Reproduce each record exactly. The pictures should be skipped.
====== THE RECORDS ======
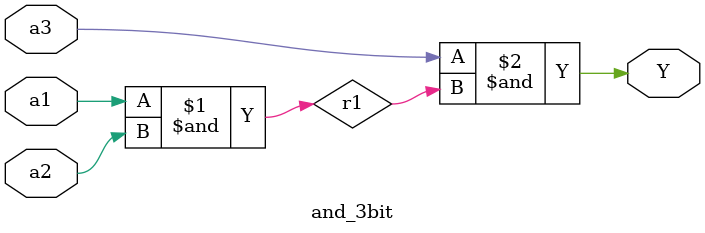
<source format=v>
module and_3bit (output Y, input a1, input a2, input a3);
	wire r1;
	and and1(r1, a1, a2);
	and and2(Y, a3, r1);
endmodule
</source>
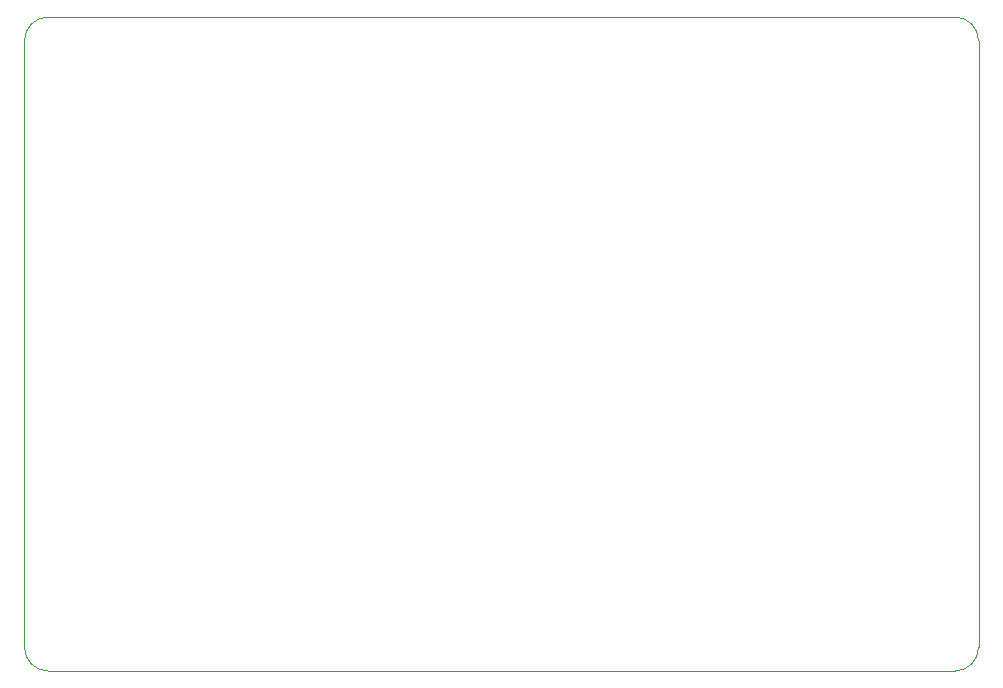
<source format=gbr>
%TF.GenerationSoftware,KiCad,Pcbnew,7.0.10*%
%TF.CreationDate,2024-01-20T14:12:54-06:00*%
%TF.ProjectId,Apple-68k-FujiNet-Rev0,4170706c-652d-4363-986b-2d46756a694e,Rev 0*%
%TF.SameCoordinates,Original*%
%TF.FileFunction,Profile,NP*%
%FSLAX46Y46*%
G04 Gerber Fmt 4.6, Leading zero omitted, Abs format (unit mm)*
G04 Created by KiCad (PCBNEW 7.0.10) date 2024-01-20 14:12:54*
%MOMM*%
%LPD*%
G01*
G04 APERTURE LIST*
%TA.AperFunction,Profile*%
%ADD10C,0.100000*%
%TD*%
G04 APERTURE END LIST*
D10*
X115663414Y-70610414D02*
G75*
G03*
X113663414Y-72610414I-14J-1999986D01*
G01*
X115663414Y-70610414D02*
X192438586Y-70610414D01*
X194438586Y-123985586D02*
X194438586Y-72610414D01*
X115663414Y-125985586D02*
X192438586Y-125985586D01*
X192438586Y-125985586D02*
G75*
G03*
X194438586Y-123985586I14J1999986D01*
G01*
X194438586Y-72610414D02*
G75*
G03*
X192438586Y-70610414I-1999986J14D01*
G01*
X113663414Y-123985586D02*
G75*
G03*
X115663414Y-125985586I1999986J-14D01*
G01*
X113663414Y-72610414D02*
X113663414Y-123985586D01*
M02*

</source>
======
## TASK RESPONSE
<source format=v>
module and_3bit (output Y, input a1, input a2, input a3);
	wire r1;
	and and1(r1, a1, a2);
	and and2(Y, a3, r1);
endmodule
</source>
<source format=gbr>
%TF.GenerationSoftware,KiCad,Pcbnew,7.0.10*%
%TF.CreationDate,2024-01-20T14:12:54-06:00*%
%TF.ProjectId,Apple-68k-FujiNet-Rev0,4170706c-652d-4363-986b-2d46756a694e,Rev 0*%
%TF.SameCoordinates,Original*%
%TF.FileFunction,Profile,NP*%
%FSLAX46Y46*%
G04 Gerber Fmt 4.6, Leading zero omitted, Abs format (unit mm)*
G04 Created by KiCad (PCBNEW 7.0.10) date 2024-01-20 14:12:54*
%MOMM*%
%LPD*%
G01*
G04 APERTURE LIST*
%TA.AperFunction,Profile*%
%ADD10C,0.100000*%
%TD*%
G04 APERTURE END LIST*
D10*
X115663414Y-70610414D02*
G75*
G03*
X113663414Y-72610414I-14J-1999986D01*
G01*
X115663414Y-70610414D02*
X192438586Y-70610414D01*
X194438586Y-123985586D02*
X194438586Y-72610414D01*
X115663414Y-125985586D02*
X192438586Y-125985586D01*
X192438586Y-125985586D02*
G75*
G03*
X194438586Y-123985586I14J1999986D01*
G01*
X194438586Y-72610414D02*
G75*
G03*
X192438586Y-70610414I-1999986J14D01*
G01*
X113663414Y-123985586D02*
G75*
G03*
X115663414Y-125985586I1999986J-14D01*
G01*
X113663414Y-72610414D02*
X113663414Y-123985586D01*
M02*

</source>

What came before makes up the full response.